**SHORT PROBLEM 1**
Name every researcher that the LIDAR post credits with the attack demonstrations.

**PASSAGE TO READ**
▬▬▬▬▬▬

# Researchers blind autonomous cars by tricking LIDAR



## heynow321 (Sep 3, 2015)

https://www.theregister.co.uk/2017/06/27/lidar_spoofed_bad_news_for_self_driving_cars/

if you've ever been dazzled by some idiot's high-beam driving towards you at night, you'd probably welcome a self-driving car - except one of the key "eyes", LIDAR, can also be blinded, or tricked into reacting to objects that aren't there.

LIDAR - Light Detection and Ranging - is an important self-driving vehicle technology: it gathers distances to objects by firing a pulsed laser at them and collating the reflections.

*Hocheol Shin, Dohyun Kim, Yujin Kwon, and Yongdae Kim of the Korea Advanced Institute of Science and Technology have demonstrated two kinds of attacks against LIDAR: a spoofing attack, and a saturation attack. Their work is published at the International Association for Cryptologic Research's pre-print archive here.*

While their work was in a lab, they write that the potential damage from an attack is serious.

"As per the data from UK Department for Transport, 55m is the braking distance for a car driving at 60mph. Because the braking distance is the distance required solely for braking, even autonomous vehicles have no room for checking the authenticity of the observed dots, but need to immediately activate emergency braking or evasive manoeuvres. Such sudden actions are sufficient to endanger the surrounding vehicles."

The subject for their proof-of-concept attacks was the Velodyne VLP-16sensor.

*The saturation attack is very straightforward: "By illuminating the LIDAR with a strong light of the same wavelength as that the LIDAR uses, we can actually erase the existing objects in the sensed output of the LIDAR."*

The spoofing attack was more complex: the four researchers not only gave the LIDAR an optical illusion, they made it appear closer than the device creating the illusion.

▬▬▬▬▬▬

**STORED ROWS**
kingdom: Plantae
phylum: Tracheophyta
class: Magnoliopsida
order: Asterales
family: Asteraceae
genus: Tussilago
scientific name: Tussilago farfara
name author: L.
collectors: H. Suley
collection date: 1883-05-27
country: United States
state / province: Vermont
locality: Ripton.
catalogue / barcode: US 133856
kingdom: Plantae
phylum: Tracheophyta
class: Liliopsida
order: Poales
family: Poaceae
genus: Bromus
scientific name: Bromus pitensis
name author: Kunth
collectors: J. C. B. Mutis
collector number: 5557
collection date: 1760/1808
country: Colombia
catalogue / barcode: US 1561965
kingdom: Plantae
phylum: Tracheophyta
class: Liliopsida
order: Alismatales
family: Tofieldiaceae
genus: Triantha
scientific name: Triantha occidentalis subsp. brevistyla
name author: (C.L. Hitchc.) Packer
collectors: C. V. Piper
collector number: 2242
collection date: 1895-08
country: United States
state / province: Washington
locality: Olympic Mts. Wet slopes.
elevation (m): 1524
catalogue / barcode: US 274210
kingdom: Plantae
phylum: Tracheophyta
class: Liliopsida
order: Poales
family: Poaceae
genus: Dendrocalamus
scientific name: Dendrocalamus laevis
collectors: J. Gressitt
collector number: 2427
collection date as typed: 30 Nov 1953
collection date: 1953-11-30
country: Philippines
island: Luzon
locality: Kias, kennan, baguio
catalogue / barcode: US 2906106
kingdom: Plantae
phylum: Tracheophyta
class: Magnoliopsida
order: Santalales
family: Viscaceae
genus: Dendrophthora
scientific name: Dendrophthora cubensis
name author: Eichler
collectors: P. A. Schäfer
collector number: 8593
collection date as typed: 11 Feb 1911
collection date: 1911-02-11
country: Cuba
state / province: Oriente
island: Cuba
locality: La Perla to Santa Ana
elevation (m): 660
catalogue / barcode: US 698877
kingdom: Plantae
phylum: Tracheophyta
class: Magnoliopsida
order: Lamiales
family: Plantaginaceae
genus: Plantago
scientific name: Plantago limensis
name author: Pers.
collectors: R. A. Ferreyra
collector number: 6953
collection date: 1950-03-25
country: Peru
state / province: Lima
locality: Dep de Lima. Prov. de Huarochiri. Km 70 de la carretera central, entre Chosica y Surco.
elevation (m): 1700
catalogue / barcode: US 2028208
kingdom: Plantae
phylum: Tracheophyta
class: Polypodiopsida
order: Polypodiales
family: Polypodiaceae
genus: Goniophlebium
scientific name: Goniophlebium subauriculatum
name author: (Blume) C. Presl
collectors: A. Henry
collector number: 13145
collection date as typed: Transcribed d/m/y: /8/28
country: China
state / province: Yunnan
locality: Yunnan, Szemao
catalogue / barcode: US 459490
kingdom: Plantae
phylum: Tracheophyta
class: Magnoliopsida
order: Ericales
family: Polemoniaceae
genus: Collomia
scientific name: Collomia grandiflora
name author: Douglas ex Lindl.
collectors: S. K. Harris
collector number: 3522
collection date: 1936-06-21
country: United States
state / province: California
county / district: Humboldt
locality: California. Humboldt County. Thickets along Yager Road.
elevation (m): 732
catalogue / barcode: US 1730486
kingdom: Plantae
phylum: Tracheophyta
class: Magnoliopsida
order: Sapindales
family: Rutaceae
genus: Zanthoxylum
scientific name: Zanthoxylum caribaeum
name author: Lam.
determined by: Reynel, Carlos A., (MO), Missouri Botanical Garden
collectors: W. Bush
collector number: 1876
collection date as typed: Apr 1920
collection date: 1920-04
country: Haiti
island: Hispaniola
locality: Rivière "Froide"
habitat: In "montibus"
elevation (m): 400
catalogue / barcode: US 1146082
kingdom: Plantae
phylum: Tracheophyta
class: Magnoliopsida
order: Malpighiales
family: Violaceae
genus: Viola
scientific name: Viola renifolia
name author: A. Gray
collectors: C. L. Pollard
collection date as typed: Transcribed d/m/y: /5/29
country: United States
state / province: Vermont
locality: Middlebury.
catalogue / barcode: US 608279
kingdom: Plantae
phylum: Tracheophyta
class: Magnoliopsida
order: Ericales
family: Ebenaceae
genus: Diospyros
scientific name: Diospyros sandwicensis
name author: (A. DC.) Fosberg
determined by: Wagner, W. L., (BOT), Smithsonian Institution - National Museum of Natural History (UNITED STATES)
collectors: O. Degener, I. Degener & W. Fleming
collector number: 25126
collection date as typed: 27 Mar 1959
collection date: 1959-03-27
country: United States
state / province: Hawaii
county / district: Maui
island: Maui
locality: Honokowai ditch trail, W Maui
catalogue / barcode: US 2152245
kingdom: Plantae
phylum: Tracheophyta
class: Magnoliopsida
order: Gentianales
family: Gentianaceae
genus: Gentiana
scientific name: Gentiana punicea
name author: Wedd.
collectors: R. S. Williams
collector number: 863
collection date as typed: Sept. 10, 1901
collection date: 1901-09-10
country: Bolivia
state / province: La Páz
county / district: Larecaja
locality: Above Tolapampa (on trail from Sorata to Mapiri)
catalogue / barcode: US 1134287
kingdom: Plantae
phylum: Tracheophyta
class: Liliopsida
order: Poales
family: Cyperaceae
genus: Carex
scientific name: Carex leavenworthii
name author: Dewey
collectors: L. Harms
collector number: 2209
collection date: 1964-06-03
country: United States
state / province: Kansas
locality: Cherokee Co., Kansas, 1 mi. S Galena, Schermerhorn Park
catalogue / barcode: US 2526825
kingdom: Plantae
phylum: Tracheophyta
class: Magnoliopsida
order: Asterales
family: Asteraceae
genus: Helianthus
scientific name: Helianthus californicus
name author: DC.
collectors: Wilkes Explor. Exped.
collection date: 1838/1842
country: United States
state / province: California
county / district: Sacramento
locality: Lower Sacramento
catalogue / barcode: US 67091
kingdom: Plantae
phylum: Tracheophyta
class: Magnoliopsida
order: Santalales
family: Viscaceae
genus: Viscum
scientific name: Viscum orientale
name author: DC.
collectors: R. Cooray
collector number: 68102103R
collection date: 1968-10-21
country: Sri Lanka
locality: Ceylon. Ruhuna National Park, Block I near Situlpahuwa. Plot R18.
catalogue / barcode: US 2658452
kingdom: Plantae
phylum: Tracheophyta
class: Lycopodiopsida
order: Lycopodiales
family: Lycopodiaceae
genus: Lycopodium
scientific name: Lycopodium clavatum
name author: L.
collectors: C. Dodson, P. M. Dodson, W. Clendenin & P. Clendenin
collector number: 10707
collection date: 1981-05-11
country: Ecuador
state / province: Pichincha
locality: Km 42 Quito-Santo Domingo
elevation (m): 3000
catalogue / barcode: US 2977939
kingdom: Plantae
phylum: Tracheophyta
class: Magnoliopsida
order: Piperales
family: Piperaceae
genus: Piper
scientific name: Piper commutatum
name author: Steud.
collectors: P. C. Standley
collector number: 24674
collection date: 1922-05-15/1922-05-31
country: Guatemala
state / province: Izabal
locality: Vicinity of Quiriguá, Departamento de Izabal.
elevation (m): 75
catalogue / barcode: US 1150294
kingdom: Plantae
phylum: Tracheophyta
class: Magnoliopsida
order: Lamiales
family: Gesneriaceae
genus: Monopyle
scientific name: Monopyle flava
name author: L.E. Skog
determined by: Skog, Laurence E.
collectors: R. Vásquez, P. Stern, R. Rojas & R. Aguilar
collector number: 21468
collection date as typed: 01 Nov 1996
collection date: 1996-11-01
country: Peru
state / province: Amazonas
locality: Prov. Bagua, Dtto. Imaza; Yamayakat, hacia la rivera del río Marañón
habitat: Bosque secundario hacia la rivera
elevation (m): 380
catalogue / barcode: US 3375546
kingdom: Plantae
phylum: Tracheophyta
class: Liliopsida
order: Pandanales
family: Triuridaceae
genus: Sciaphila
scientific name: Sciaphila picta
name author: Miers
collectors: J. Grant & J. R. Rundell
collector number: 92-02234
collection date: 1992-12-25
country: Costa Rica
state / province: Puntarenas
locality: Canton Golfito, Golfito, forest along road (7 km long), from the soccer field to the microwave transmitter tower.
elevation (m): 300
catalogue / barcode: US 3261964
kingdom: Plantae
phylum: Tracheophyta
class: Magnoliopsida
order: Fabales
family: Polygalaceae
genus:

▬▬▬▬▬▬

**SHORT PROBLEM 2**
Copy out the stretch of the listing from the line containing "name author: Eichler" through the line containing "collector number: 13145", keeping every line word for word.

**WRITTEN ANSWER 1**
Hocheol Shin
Dohyun Kim
Yujin Kwon
Yongdae Kim

**WRITTEN ANSWER 2**
name author: Eichler
collectors: P. A. Schäfer
collector number: 8593
collection date as typed: 11 Feb 1911
collection date: 1911-02-11
country: Cuba
state / province: Oriente
island: Cuba
locality: La Perla to Santa Ana
elevation (m): 660
catalogue / barcode: US 698877
kingdom: Plantae
phylum: Tracheophyta
class: Magnoliopsida
order: Lamiales
family: Plantaginaceae
genus: Plantago
scientific name: Plantago limensis
name author: Pers.
collectors: R. A. Ferreyra
collector number: 6953
collection date: 1950-03-25
country: Peru
state / province: Lima
locality: Dep de Lima. Prov. de Huarochiri. Km 70 de la carretera central, entre Chosica y Surco.
elevation (m): 1700
catalogue / barcode: US 2028208
kingdom: Plantae
phylum: Tracheophyta
class: Polypodiopsida
order: Polypodiales
family: Polypodiaceae
genus: Goniophlebium
scientific name: Goniophlebium subauriculatum
name author: (Blume) C. Presl
collectors: A. Henry
collector number: 13145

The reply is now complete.